C’était en mars, j’avais déjà fini la traduction du Livre de toutes les intentions et je cherchais encore la meilleure manière de rendre la première phrase du livre. Le roman est court et les premiers mots ont d’autant plus d’importance.

Mais surtout, comme écrit l’autre jour ICI, je butais sur le mot « avid« . Avide, en français, ne disait pas grand chose. J’avais beau avoir fini les 100 pages du livre, résolu presque toutes les questions, ce début ne me plaisait pas. Alors j’ai appelé Marin Mălaicu-Hondrari lui-même.

Notre discussion a été comme toutes les précédentes, celles que nous avions à Bucarest, quand on passait du temps à la terrasse, sur le côté des halles où se tenait le salon du livre : cool. Et sérieuse en même temps. Marin Malaicu-Hondrari est aussi traducteur (il a traduit en roumain le poète chilien Nicanor Parra et l’Argentine Alejandra Pizarnik, et aussi des textes de Vargas Llosa), alors il a parfaitement compris que j’aie besoin de lui poser cette question étrange et ensuite, il a compris pourquoi je bloquais sur ce terme en apparence bénin.

Au bout du fil, il a décrit, défini ce qu’il entendait par « avid« , une agitation, une envie, et le terme « frenesie » est sorti : « oui, il avait quelque chose de frénétique, Kleist, et les autres aussi. » 

Nous avons encore discuté de quelques points – et j’aime beaucoup entendre Marin parler, aussi parce qu’il détache si bien les « i » des « e » à la fin des mots, faisant de sa diction une véritable illustration de la diérèse parfaite.
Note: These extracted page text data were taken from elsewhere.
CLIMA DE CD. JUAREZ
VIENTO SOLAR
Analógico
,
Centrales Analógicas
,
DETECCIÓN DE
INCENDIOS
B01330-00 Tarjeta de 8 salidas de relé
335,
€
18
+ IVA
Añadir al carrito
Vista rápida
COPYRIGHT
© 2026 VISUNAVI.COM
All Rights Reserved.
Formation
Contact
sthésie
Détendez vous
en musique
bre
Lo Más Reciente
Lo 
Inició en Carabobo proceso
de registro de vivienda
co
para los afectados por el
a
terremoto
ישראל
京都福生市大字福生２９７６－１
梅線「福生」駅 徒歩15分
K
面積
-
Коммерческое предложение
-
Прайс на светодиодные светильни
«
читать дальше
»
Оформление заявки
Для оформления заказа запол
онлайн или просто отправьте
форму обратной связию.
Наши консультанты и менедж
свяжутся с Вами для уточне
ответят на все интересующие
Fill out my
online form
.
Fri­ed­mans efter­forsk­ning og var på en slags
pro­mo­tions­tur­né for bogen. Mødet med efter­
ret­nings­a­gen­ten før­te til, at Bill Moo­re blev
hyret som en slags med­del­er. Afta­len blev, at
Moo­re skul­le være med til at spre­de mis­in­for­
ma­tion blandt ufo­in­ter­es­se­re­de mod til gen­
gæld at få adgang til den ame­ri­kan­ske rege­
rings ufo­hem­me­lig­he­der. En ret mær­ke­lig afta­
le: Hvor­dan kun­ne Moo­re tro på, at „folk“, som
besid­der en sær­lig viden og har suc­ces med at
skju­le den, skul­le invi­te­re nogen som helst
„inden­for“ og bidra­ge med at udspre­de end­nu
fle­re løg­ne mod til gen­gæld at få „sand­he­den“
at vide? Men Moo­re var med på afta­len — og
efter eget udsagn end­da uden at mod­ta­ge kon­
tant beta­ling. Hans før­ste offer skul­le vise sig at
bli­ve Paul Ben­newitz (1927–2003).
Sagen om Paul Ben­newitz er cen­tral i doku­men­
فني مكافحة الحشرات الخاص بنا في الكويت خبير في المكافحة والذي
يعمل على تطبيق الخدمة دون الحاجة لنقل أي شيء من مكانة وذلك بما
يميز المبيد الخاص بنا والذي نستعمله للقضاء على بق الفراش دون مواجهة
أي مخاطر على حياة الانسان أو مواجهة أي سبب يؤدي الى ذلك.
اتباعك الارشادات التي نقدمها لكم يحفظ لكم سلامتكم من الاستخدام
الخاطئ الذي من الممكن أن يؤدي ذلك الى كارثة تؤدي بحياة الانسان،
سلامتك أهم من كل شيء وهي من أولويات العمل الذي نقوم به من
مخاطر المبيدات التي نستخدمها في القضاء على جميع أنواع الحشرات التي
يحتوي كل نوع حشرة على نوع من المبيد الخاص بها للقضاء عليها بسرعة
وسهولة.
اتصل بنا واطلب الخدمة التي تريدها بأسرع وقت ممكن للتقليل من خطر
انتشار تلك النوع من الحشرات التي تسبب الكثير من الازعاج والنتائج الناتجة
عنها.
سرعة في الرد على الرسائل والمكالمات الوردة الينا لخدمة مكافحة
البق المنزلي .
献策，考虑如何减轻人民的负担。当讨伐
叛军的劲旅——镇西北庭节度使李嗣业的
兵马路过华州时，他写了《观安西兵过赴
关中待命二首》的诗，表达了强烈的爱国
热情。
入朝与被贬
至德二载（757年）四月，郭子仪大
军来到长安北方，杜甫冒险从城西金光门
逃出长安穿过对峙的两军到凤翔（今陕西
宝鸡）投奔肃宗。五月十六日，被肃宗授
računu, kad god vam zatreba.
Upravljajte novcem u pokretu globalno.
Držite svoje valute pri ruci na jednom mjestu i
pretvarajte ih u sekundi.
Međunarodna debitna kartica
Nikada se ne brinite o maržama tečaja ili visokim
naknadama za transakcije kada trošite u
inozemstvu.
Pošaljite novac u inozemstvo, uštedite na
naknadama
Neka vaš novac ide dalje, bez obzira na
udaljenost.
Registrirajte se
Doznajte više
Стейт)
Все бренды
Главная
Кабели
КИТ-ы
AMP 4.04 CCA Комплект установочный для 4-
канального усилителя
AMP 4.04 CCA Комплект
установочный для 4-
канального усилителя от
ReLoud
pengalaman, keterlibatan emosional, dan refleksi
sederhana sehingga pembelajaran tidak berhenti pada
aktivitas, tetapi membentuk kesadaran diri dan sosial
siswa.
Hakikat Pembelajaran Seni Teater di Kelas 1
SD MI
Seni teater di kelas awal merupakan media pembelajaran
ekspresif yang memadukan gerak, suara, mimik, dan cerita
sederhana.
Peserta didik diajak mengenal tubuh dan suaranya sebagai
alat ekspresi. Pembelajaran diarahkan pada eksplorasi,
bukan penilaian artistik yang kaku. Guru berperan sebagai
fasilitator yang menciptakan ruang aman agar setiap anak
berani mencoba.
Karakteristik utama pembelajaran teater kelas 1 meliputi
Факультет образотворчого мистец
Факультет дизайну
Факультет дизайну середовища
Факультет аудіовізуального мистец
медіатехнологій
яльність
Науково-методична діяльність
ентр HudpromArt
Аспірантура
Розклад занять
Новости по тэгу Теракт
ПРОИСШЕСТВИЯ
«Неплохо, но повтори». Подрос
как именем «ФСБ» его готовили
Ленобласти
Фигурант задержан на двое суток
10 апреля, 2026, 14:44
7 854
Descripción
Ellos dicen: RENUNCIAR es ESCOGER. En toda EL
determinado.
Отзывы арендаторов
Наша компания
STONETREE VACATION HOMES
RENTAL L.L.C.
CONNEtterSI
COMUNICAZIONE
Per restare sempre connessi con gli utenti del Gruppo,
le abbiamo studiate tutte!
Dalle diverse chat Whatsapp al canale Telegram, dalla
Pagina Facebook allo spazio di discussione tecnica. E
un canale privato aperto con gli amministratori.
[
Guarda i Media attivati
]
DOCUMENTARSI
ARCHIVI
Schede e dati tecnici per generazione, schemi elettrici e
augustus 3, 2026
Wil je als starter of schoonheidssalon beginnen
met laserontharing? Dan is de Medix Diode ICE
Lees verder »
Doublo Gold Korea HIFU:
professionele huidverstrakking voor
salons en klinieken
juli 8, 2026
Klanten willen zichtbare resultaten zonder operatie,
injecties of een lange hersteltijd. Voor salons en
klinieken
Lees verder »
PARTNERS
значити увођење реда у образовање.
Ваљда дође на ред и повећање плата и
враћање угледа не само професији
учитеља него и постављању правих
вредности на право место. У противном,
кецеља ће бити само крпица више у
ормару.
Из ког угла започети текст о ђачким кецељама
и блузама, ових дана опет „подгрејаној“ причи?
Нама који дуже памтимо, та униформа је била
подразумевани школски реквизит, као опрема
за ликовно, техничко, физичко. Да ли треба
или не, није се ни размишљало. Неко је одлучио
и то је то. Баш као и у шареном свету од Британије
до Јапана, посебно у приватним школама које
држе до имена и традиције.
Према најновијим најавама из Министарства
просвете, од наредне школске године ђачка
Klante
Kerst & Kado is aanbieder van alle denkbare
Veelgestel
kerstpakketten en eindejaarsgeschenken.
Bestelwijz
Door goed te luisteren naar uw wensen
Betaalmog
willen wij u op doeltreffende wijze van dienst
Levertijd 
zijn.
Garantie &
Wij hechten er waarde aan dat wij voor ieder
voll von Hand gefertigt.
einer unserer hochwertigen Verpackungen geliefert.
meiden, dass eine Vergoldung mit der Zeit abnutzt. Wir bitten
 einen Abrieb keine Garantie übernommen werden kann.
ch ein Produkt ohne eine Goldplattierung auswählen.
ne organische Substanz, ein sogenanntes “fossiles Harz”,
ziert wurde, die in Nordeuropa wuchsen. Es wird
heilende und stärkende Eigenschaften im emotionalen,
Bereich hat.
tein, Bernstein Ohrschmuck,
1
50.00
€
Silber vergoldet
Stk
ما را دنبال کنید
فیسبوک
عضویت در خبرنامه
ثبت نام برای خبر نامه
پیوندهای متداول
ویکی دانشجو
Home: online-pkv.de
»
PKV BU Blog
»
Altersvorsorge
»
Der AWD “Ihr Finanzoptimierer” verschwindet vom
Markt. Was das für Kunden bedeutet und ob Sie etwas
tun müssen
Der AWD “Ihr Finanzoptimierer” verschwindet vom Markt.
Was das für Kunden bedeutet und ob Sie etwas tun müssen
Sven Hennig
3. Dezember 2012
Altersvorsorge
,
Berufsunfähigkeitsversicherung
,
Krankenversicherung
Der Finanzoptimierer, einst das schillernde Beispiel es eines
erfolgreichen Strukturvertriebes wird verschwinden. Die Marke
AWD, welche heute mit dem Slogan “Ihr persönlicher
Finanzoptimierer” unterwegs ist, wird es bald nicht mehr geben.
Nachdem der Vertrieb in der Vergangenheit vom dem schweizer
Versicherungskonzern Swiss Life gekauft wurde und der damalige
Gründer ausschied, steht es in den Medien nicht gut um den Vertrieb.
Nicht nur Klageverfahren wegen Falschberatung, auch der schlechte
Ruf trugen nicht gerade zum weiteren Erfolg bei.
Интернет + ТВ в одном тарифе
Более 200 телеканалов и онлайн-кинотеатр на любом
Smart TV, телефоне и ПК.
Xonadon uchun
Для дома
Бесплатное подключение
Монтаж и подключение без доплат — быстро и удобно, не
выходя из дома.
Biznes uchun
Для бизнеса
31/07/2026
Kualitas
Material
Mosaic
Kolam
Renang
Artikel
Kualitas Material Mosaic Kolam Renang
D’ailleurs, la diction et la mélopée sont très importantes dans son livre – et j’en parlerai au sujet d’une certaine Sylvia Plath et d’un de ses poèmes, car elle traverse avec grâce Le livre de toutes les intentions.

C’était le 19 mars. Ensuite, je suis allée consulter le dictionnaire, par acquit de conscience, comme je le fais souvent. Puis j’ai envoyé ce mail à Marin:

Voilà, puisque Balzac est revenu deux fois dans notre conversation, regarde!

https://www.cnrtl.fr/definition/fr%C3%A9n%C3%A9sie

Frénésie : Envie, désir irrésistible. Il y a des jours où le souvenir de l’île Saint-Pierre me donne des frénésies; j’ai soif d’un voyage (Balzac, Lettres Étr.,t. 1, 1850, p. 217).

Merci beaucoup Marin,

A bientôt,

Laure

J’avais enfin la solution pour ma première phrase. Tout, dans le livre traduit pouvait retrouver sa légitimité, à la suite de ça. Toutes les intentions, tous les désirs, fussent-ils des désirs d’en finir.  

Il m’arrive souvent, dans mes traductions, que le sens vrai, profond, du terme qui cloche, soit à dénicher dans son utilisation littéraire, parfois un peu ancienne. Alors, le mot se pare de nuances et de reflets. Il prend sa vraie place, ne gêne plus rien autour de lui, rien, alors même qu’il a cette sonorité vibratoire: fré-né-ti-que.